21/02/2026 reseauinternational.net  3min #305513

 Epstein Files, le procureur général adjoint : « les images de mort, d'abus physiques et de blessures sont exclues des publications »

Epstein le pire est à venir ? L'ombre portée des silences

par Réseau International

Où va ce monde ? Une émission de JSF animée par Ronald Guillaumont et Eric Montana

Invités : Philippe Broquère, écrivain et Nicolas de Comprendre pou agir.

Thème : Epstein, le pire est à venir

L'ombre portée des silences Epstein : l'ombre portée des silences

L'affaire Epstein n'a jamais cessé d'être dérangeante.
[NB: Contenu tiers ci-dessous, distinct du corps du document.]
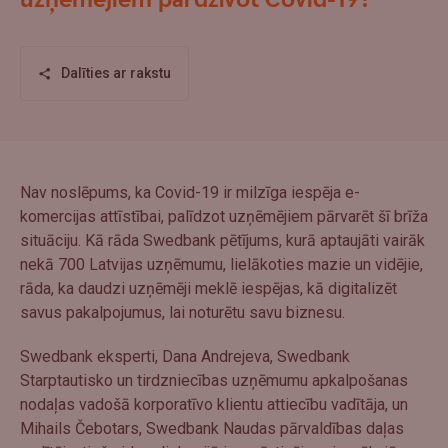
uzņēmējiem pārdzīvot Covid-19?
Dalīties ar rakstu
Nav noslēpums, ka Covid-19 ir milzīga iespēja e-
komercijas attīstībai, palīdzot uzņēmējiem pārvarēt šī brīža
situāciju. Kā rāda Swedbank pētījums, kurā aptaujāti vairāk
nekā 700 Latvijas uzņēmumu, lielākoties mazie un vidējie,
rāda, ka daudzi uzņēmēji meklē iespējas, kā digitalizēt
savus pakalpojumus, lai noturētu savu biznesu.
Swedbank eksperti, Dana Andrejeva, Swedbank
Starptautisko un tirdzniecības uzņēmumu apkalpošanas
nodaļas vadošā korporatīvo klientu attiecību vadītāja, un
Mihails Čebotars, Swedbank Naudas pārvaldības daļas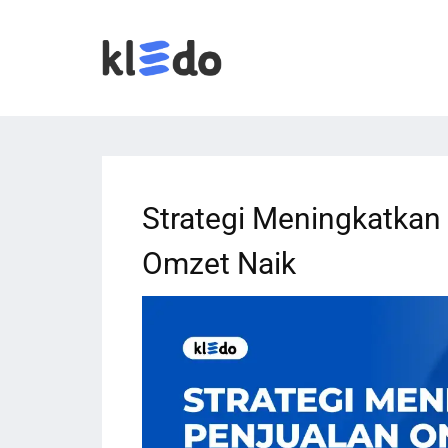
Strategi Meningkatkan
Omzet Naik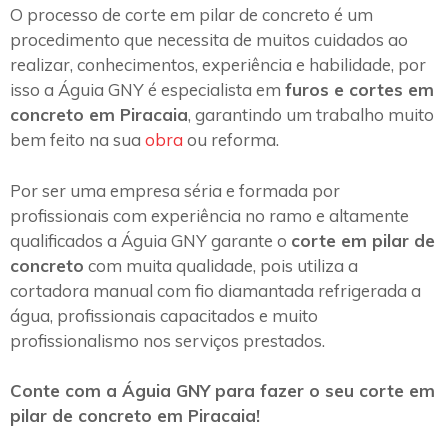
O processo de corte em pilar de concreto é um
procedimento que necessita de muitos cuidados ao
realizar, conhecimentos, experiência e habilidade, por
isso a Águia GNY é especialista em
furos e cortes em
concreto em Piracaia
, garantindo um trabalho muito
bem feito na sua
obra
ou reforma.
Por ser uma empresa séria e formada por
profissionais com experiência no ramo e altamente
qualificados a Águia GNY garante o
corte em pilar de
concreto
com muita qualidade, pois utiliza a
cortadora manual com fio diamantada refrigerada a
água, profissionais capacitados e muito
profissionalismo nos serviços prestados.
Conte com a Águia GNY para fazer o seu corte em
pilar de concreto em Piracaia!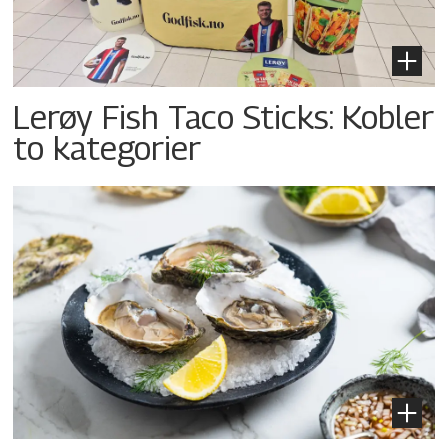
Lerøy Fish Taco Sticks: Kobler
to kategorier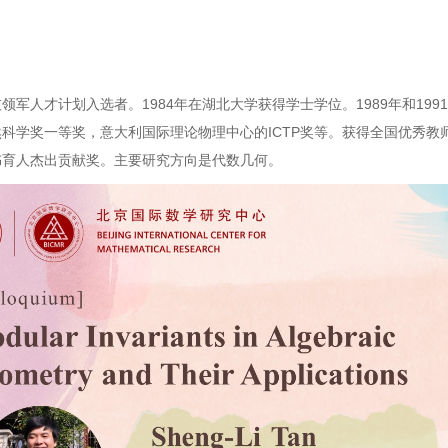
军人才计划入选者。1984年在湖北大学获得学士学位。1989年和19
科学奖一等奖，意大利国际理论物理中心的ICTP奖等。获得全国优秀教
书育人杰出贡献奖。主要研究方向是代数几何。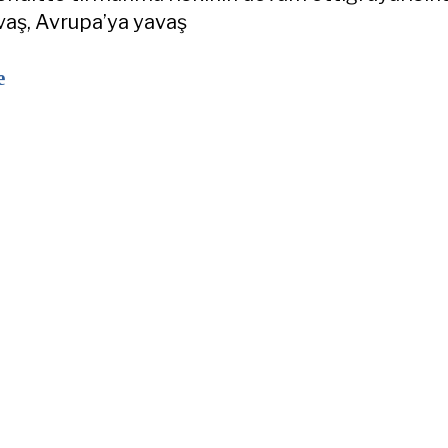
vaş, Avrupa’ya yavaş
e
Non seulement par la gravité des crimes qui lui sont reprochés, mais surtout par ce qu'elle laisse entrevoir sans jamais le révéler entièrement. Plus les années passent, plus une impression persiste : celle d'un dossier incomplet, fragmentaire, comme si l'essentiel demeurait hors champ.

Jeffrey Epstein n'était pas seulement un financier mystérieux. Il évoluait au cœur d'un réseau social exceptionnellement dense, fréquentant chefs d'entreprise, responsables politiques, universitaires, célébrités et figures de la haute finance internationale. Une proximité qui, en elle-même, ne constitue évidemment pas une preuve de culpabilité - mais qui soulève une question persistante : comment un homme au parcours aussi opaque a-t-il pu accéder à un tel niveau d'influence ?

Les documents rendus publics au fil des procédures judiciaires éclairent certains aspects, tout en accentuant paradoxalement le sentiment d'opacité. Des noms apparaissent, des agendas circulent, des relations sont évoquées, mais les contextes restent flous et les responsabilités rarement établies. Entre ce qui est officiellement démontré et ce qui demeure suggéré s'étend une vaste zone grise.

C'est peut-être là que réside le véritable scandale : moins dans ce qui est connu que dans ce qui semble rester indicible. Le silence institutionnel, les accords judiciaires controversés, la disparition de certains témoignages médiatiques ou la discrétion soudaine de personnalités autrefois proches alimentent l'impression d'un récit interrompu.

Dans les grandes affaires historiques, il arrive que la vérité n'apparaisse pas immédiatement. Elle se devine parfois à travers les absences, les hésitations, les angles morts. L'affaire Epstein ressemble à ces énigmes où les pièces du puzzle existent, mais où l'image finale demeure soigneusement hors de portée.

Dire le non-dit, ce n'est pas accuser sans preuve ; c'est constater que certaines questions continuent d'exister malgré le passage du temps. Pourquoi certaines pistes semblent-elles s'arrêter brusquement ? Pourquoi tant d'archives restent-elles partielles ? Et surtout : qui avait intérêt à ce que l'histoire ne soit jamais entièrement racontée ?

Peut-être que l'affaire Epstein ne révèle pas seulement un individu ou un réseau, mais une réalité plus inconfortable : celle d'un monde où le pouvoir véritable se manifeste moins par ce qui est montré que par ce qui reste tu.